The Role of Journalism in the Science of Injustice
A responsibility often overlooked.
This week, my community engagement class at the CUNY Graduate School of Journalism welcomed Demis Glasford, a social psychologist and associate professor at the John Jay College of Criminal Justice who studies how factors like framing, presentation and narrative impact audience responses.
“A big piece of how people get information about injustice is through journalism,” Glasford said. “So it’s really important how journalists present injustice.”
Glasford is right. Unfortunately, there hasn’t been enough study on how differently people respond to journalism, which is a problem. If we don’t know how people will respond to our work, how do we know the role our words play once they’re printed or published? In a day and age where social injustice is largely prevalent, journalists’ responsibility to be aware of the impact of their work on public perceptions of injustice bears all the more weight.

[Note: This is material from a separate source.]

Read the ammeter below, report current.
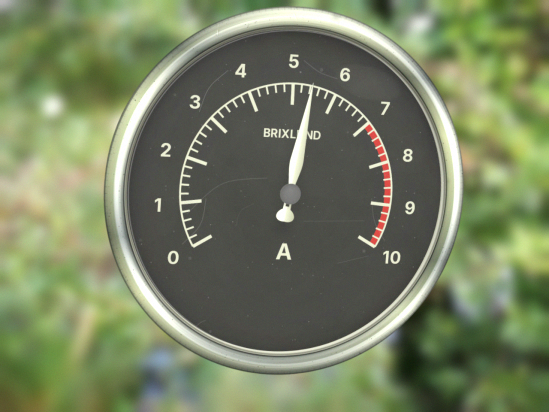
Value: 5.4 A
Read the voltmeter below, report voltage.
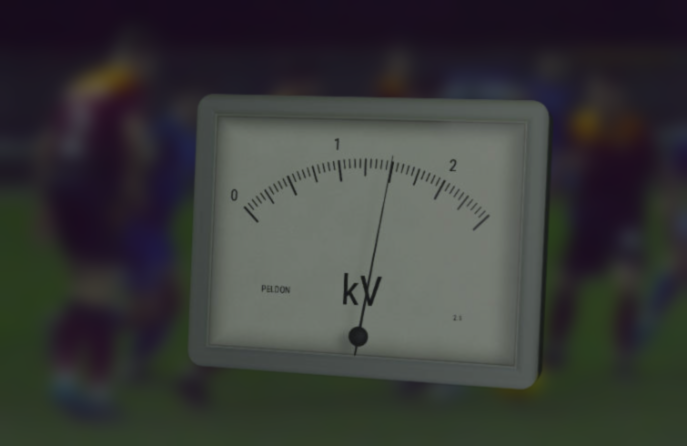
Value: 1.5 kV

Too often, journalists and news organizations measure the success of their work by how many clicks, shares and likes it got. But when the work concerns social justice, when it could have an important impact on how people see a particular issue and who they vote for during an election, for example, likes and views are besides the point. How can we engage with readers and audience members to see how a particular piece made them feel about an important social issue? How can we gather that knowledge and then use it to inform our journalistic decisions?
In her piece “The news is served: How newsrooms can connect with communities,” Kelsey Proud says,
“We can serve our neighbors and our world by involving them in the process from start to finish. We have to know who they are, what they value, and how they consume information.”
Knowledge on how audiences consume information is what’s lacking right now. So far, journalists have, by and large, been ignoring what audience reactions will be. Newsrooms have become so focused on staying afloat by publishing what people will like that they’ve forgotten to look at how that work will affect people and communities. We’ve stopped trying to understand the social and political impact of our work. We’ve forgotten about the readers, and that’s sad because ultimately they should be the priority.
“It’s the difference between writing in a personal journal and journalism,” says Proud. “Journaling is for the writer. Journalism is for the community. It’s not about us.”